From July 1, the tax rate for around 870,000 businesses with an annual turnover under $10 million will drop from 30 per cent to 27.5 per cent.
That cut will gradually be handed out to larger businesses in the next six years, and the company tax rate then lowered over four years to 25 per cent.
Treasurer Scott Morrison said this will encourage businesses to invest and expand, creating more jobs and lifting economic growth by just over one per cent in the long term.
"Higher investment will lead to permanent increases in wages, support jobs, increase consumption and result in higher living standards," he said.
However, former Reserve Bank governor Bernie Fraser recently warned lower company tax rates will not automatically trigger investment and growth.
They are also being delivered as the government's revenue from company tax falls in 2015/16, primarily because of the mining sector's downturn and significantly weaker commodity prices.

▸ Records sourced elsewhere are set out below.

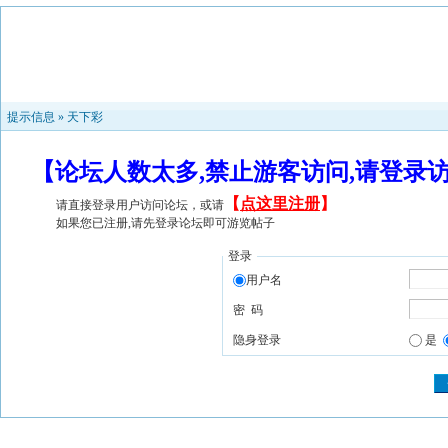
提示信息 »
天下彩
【论坛人数太多,禁止游客访问,请登录
【
点这里注册
】
请直接登录用户访问论坛，或请
如果您已注册,请先登录论坛即可游览帖子
登录
用户名
密 码
隐身登录
是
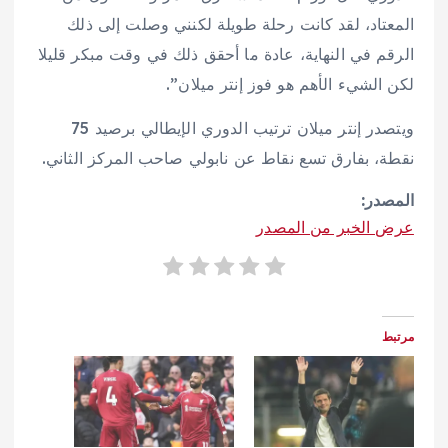
المعتاد، لقد كانت رحلة طويلة لكنني وصلت إلى ذلك
الرقم في النهاية، عادة ما أحقق ذلك في وقت مبكر قليلا
لكن الشيء الأهم هو فوز إنتر ميلان”.
ويتصدر إنتر ميلان ترتيب الدوري الإيطالي برصيد 75
نقطة، بفارق تسع نقاط عن نابولي صاحب المركز الثاني.
المصدر:
عرض الخبر من المصدر
مرتبط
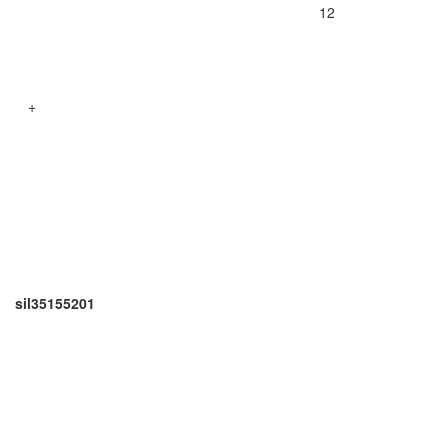
12
+
sil35155201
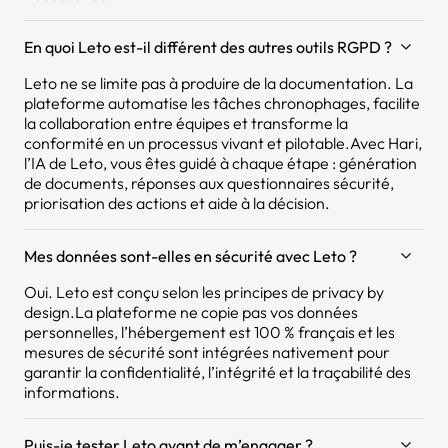
En quoi Leto est-il différent des autres outils RGPD ?
Leto ne se limite pas à produire de la documentation. La
plateforme automatise les tâches chronophages, facilite
la collaboration entre équipes et transforme la
conformité en un processus vivant et pilotable.Avec Hari,
l’IA de Leto, vous êtes guidé à chaque étape : génération
de documents, réponses aux questionnaires sécurité,
priorisation des actions et aide à la décision.
Mes données sont-elles en sécurité avec Leto ?
Oui. Leto est conçu selon les principes de privacy by
design.La plateforme ne copie pas vos données
personnelles, l’hébergement est 100 % français et les
mesures de sécurité sont intégrées nativement pour
garantir la confidentialité, l’intégrité et la traçabilité des
informations.
Puis-je tester Leto avant de m’engager ?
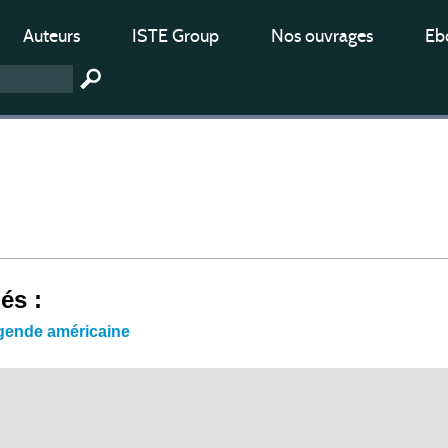
Auteurs
ISTE Group
Nos ouvrages
Ebo
iés :
égende américaine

The changes are forecast to shrink the government's revenue by $5.3 billion over the next four years, which it says will be offset by a crackdown on tax avoidance by multinational corporations and changes to superannuation concessions.
Mr Morrison said lower company tax rates will improve the international competitiveness of local businesses, as the current tax rate of 30 per cent is the seventh highest among the 34 OECD countries, and much higher than in Asian countries.
The tax breaks are likely to be welcomed by the business sector, though the Business Council of Australia had been seeking an immediate cut to the company tax rate.
Meanwhile, instant tax writeoffs for asset purchases worth up to $20,000 that were introduced in the 2015 budget for small businesses with turnovers of under $2 million will now be available to bigger firms with revenues of up to $10 million.
The federal government is also expanding tax breaks for an estimated 2.3 million unincorporated small businesses, such as sole traders, lifting their tax discount from five to eight per cent on July 1.
That discount is then set to gradually rise to 16 per cent by 2026.
There will also be changes to simplify GST reporting for small business owners from July 2017, allowing them to focus on their operations rather than filling out forms, the government said.